YOUR INSTRUCTIONS
Produce the full set of records below once more, exactly as they stand.

RECORDED DATA
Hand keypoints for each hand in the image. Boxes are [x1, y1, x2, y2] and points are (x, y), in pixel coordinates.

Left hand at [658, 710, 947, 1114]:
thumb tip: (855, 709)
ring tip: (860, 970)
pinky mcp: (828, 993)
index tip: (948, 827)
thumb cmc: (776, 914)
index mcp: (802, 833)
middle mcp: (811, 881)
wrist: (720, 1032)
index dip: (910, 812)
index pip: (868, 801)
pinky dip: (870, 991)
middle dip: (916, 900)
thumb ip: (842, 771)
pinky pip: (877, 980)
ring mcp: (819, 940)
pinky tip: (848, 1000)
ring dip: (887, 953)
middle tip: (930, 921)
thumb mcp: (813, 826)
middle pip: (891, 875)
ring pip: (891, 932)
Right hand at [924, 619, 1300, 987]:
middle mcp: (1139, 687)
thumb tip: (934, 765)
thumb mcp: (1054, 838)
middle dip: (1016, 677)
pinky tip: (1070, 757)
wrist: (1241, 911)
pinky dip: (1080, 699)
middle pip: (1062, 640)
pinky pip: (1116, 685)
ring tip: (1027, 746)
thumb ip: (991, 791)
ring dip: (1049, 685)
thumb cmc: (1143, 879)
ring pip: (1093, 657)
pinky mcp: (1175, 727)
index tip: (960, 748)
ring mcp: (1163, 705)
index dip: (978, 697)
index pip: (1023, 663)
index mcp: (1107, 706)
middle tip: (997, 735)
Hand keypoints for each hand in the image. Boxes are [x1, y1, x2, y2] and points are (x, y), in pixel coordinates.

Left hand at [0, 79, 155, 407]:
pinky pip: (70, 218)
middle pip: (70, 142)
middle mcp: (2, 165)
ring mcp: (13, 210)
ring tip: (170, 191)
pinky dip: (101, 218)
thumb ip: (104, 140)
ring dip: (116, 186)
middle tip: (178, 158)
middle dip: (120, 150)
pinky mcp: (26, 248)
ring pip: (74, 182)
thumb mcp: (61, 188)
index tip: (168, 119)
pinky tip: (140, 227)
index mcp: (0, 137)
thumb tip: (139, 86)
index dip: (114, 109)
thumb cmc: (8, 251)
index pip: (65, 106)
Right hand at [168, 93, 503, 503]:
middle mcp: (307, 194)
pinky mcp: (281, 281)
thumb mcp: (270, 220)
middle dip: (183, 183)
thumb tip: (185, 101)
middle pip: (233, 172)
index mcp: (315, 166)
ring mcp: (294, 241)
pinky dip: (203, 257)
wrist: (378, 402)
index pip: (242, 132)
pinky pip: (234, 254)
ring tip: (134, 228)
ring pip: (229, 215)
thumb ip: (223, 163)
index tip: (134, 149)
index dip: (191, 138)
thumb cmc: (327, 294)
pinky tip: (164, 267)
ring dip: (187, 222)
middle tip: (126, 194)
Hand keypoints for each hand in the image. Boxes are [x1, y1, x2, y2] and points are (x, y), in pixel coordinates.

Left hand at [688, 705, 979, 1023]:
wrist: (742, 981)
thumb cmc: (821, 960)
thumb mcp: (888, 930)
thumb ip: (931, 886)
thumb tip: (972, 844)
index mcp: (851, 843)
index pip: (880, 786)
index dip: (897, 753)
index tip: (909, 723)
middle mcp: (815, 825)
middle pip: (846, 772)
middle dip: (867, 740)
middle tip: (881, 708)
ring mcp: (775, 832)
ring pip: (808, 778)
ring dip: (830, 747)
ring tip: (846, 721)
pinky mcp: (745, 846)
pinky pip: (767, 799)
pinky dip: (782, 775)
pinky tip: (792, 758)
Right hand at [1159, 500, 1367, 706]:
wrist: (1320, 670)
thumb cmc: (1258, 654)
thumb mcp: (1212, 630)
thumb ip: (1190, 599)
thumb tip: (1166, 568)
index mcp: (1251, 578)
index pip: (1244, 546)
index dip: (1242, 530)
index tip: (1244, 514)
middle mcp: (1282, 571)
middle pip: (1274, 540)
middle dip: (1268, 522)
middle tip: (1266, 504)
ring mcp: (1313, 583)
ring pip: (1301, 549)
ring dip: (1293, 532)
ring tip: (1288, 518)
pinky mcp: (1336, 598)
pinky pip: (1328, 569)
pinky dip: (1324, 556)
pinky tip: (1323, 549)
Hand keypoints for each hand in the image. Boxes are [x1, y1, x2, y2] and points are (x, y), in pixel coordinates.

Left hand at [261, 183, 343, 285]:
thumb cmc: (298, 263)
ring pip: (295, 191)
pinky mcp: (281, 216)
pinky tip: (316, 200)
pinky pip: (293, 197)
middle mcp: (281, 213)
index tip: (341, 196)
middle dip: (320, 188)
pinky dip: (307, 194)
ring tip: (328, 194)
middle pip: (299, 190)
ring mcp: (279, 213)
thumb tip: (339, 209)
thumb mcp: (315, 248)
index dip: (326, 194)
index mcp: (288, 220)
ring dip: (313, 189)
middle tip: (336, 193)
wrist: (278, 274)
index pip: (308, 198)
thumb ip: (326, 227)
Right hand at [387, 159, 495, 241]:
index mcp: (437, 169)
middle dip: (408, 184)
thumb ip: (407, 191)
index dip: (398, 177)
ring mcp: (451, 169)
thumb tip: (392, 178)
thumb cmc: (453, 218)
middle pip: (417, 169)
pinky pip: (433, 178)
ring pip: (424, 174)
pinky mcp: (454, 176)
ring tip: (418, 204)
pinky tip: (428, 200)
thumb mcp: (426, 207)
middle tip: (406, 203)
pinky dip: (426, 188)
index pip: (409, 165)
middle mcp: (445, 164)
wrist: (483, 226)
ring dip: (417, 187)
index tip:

FINISHED EXERCISE
Hand keypoints for each hand in the image. Boxes are [x1, y1, x2, y2] and points are (x, y), in pixel coordinates.

Left hand at [658, 710, 947, 1114]:
thumb tip: (855, 709)
ring tip: (860, 970)
pinky mcp: (828, 993)
index tip: (948, 827)
thumb cmc: (776, 914)
index mcp: (802, 833)
middle mcp: (811, 881)
wrist: (720, 1032)
index dip: (910, 812)
index pip: (868, 801)
pinky dip: (870, 991)
middle dip: (916, 900)
thumb ip: (842, 771)
pinky pip: (877, 980)
ring mcp: (819, 940)
pinky tip: (848, 1000)
ring dip: (887, 953)
middle tip: (930, 921)
thumb mcp: (813, 826)
middle pip: (891, 875)
ring pip: (891, 932)
Right hand at [924, 619, 1300, 987]:
middle mcp: (1139, 687)
thumb tip: (934, 765)
thumb mcp: (1054, 838)
middle dip: (1016, 677)
pinky tip: (1070, 757)
wrist: (1241, 911)
pinky dip: (1080, 699)
middle pip: (1062, 640)
pinky pip: (1116, 685)
ring tip: (1027, 746)
thumb ip: (991, 791)
ring dip: (1049, 685)
thumb cmc: (1143, 879)
ring pip: (1093, 657)
pinky mcp: (1175, 727)
index tip: (960, 748)
ring mcp: (1163, 705)
index dip: (978, 697)
index pip: (1023, 663)
index mcp: (1107, 706)
middle tip: (997, 735)
Hand keypoints for each hand in the image. Boxes are [x1, y1, x2, y2] and points are (x, y), in pixel coordinates.

Left hand at [0, 79, 155, 407]:
pinky pip: (70, 218)
middle pip: (70, 142)
middle mcp: (2, 165)
ring mcp: (13, 210)
ring tip: (170, 191)
pinky dip: (101, 218)
thumb ip: (104, 140)
ring dip: (116, 186)
middle tip: (178, 158)
middle dip: (120, 150)
pinky mcp: (26, 248)
ring pip: (74, 182)
thumb mcp: (61, 188)
index tip: (168, 119)
pinky tip: (140, 227)
index mcp: (0, 137)
thumb tip: (139, 86)
index dip: (114, 109)
thumb cmc: (8, 251)
index pip: (65, 106)
Right hand at [168, 93, 503, 503]:
middle mcp: (307, 194)
pinky mcp: (281, 281)
thumb mcp: (270, 220)
middle dip: (183, 183)
thumb tip: (185, 101)
middle pip: (233, 172)
index mcp: (315, 166)
ring mcp: (294, 241)
pinky dip: (203, 257)
wrist: (378, 402)
index pip: (242, 132)
pinky pip: (234, 254)
ring tip: (134, 228)
ring pip: (229, 215)
thumb ip: (223, 163)
index tip: (134, 149)
index dip: (191, 138)
thumb cmc: (327, 294)
pinky tip: (164, 267)
ring dip: (187, 222)
middle tip: (126, 194)
Hand keypoints for each hand in the image. Boxes are [x1, y1, x2, y2] and points are (x, y), in pixel coordinates.

Left hand at [688, 705, 979, 1023]:
wrist: (742, 981)
thumb cmc: (821, 960)
thumb mcp: (888, 930)
thumb ip: (931, 886)
thumb tip: (972, 844)
index mcp: (851, 843)
index pip: (880, 786)
index dip: (897, 753)
index tip: (909, 723)
middle mcp: (815, 825)
middle pip: (846, 772)
middle dip: (867, 740)
middle tip: (881, 708)
ring mcp: (775, 832)
ring pip: (808, 778)
ring dip: (830, 747)
ring tip: (846, 721)
pinky mcp: (745, 846)
pinky pip: (767, 799)
pinky dip: (782, 775)
pinky tip: (792, 758)
Right hand at [1159, 500, 1367, 706]:
wrist: (1320, 670)
thumb cmc: (1258, 654)
thumb mcp: (1212, 630)
thumb ip: (1190, 599)
thumb tip: (1166, 568)
index mcp: (1251, 578)
index pip: (1244, 546)
index dip: (1242, 530)
index tip: (1244, 514)
middle mcp: (1282, 571)
middle pip: (1274, 540)
middle dip: (1268, 522)
middle tip: (1266, 504)
ring mcp: (1313, 583)
ring pip: (1301, 549)
ring dip: (1293, 532)
ring tip: (1288, 518)
pinky mcp: (1336, 598)
pinky pip: (1328, 569)
pinky dip: (1324, 556)
pinky tip: (1323, 549)
Hand keypoints for each hand in the image. Boxes are [x1, y1, x2, y2] and points are (x, y), in pixel coordinates.

Left hand at [261, 183, 343, 285]:
thumb cmc: (298, 263)
ring pip: (295, 191)
pinky mcp: (281, 216)
pinky tip: (316, 200)
pinky pip: (293, 197)
middle mcp: (281, 213)
index tip: (341, 196)
middle dip: (320, 188)
pinky dip: (307, 194)
ring tip: (328, 194)
middle pip: (299, 190)
ring mcp: (279, 213)
thumb tip: (339, 209)
thumb mcp: (315, 248)
index dip: (326, 194)
index mcp: (288, 220)
ring dip: (313, 189)
middle tip: (336, 193)
wrist: (278, 274)
index pip: (308, 198)
thumb ip: (326, 227)
Right hand at [387, 159, 495, 241]:
index mcp: (437, 169)
middle dip: (408, 184)
thumb ip: (407, 191)
index dip: (398, 177)
ring mcp: (451, 169)
thumb tip: (392, 178)
thumb cmc: (453, 218)
middle pip: (417, 169)
pinky pip: (433, 178)
ring pip: (424, 174)
pinky mcp: (454, 176)
ring tip: (418, 204)
pinky tip: (428, 200)
thumb mcp: (426, 207)
middle tip: (406, 203)
pinky dip: (426, 188)
index pip: (409, 165)
middle mcp: (445, 164)
wrist: (483, 226)
ring dip: (417, 187)
index tip:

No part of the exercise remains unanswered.